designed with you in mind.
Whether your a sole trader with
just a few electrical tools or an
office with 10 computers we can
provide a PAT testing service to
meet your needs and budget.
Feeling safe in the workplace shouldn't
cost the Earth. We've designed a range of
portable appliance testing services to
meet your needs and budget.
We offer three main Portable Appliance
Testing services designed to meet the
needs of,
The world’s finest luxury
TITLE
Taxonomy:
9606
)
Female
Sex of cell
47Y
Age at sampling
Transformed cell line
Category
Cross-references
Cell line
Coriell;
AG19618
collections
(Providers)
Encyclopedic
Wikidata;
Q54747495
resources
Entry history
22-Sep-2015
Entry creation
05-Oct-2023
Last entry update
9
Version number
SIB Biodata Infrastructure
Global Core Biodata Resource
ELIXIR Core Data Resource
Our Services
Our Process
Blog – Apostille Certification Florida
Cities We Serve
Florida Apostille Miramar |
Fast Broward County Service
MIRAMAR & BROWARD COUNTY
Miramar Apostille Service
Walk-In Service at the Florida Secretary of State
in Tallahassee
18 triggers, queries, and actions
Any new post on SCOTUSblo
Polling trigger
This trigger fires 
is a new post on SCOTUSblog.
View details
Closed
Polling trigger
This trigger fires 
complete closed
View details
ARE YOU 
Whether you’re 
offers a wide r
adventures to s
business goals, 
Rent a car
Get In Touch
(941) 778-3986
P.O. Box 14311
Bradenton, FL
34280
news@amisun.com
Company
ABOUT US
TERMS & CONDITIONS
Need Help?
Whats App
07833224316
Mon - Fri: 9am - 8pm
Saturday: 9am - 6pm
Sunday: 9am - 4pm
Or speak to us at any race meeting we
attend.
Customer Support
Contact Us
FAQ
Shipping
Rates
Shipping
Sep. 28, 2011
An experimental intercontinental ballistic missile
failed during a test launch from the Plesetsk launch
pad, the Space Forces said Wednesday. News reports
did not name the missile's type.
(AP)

# # # #

# Task item
Would you copy out exactly the lines above that start at the one containing "18 triggers, queries, and actions" and end at the one containing "pad, the Space", inclusive?

# Your solution
18 triggers, queries, and actions
Any new post on SCOTUSblo
Polling trigger
This trigger fires 
is a new post on SCOTUSblog.
View details
Closed
Polling trigger
This trigger fires 
complete closed
View details
ARE YOU 
Whether you’re 
offers a wide r
adventures to s
business goals, 
Rent a car
Get In Touch
(941) 778-3986
P.O. Box 14311
Bradenton, FL
34280
news@amisun.com
Company
ABOUT US
TERMS & CONDITIONS
Need Help?
Whats App
07833224316
Mon - Fri: 9am - 8pm
Saturday: 9am - 6pm
Sunday: 9am - 4pm
Or speak to us at any race meeting we
attend.
Customer Support
Contact Us
FAQ
Shipping
Rates
Shipping
Sep. 28, 2011
An experimental intercontinental ballistic missile
failed during a test launch from the Plesetsk launch
pad, the Space Forces said Wednesday. News reports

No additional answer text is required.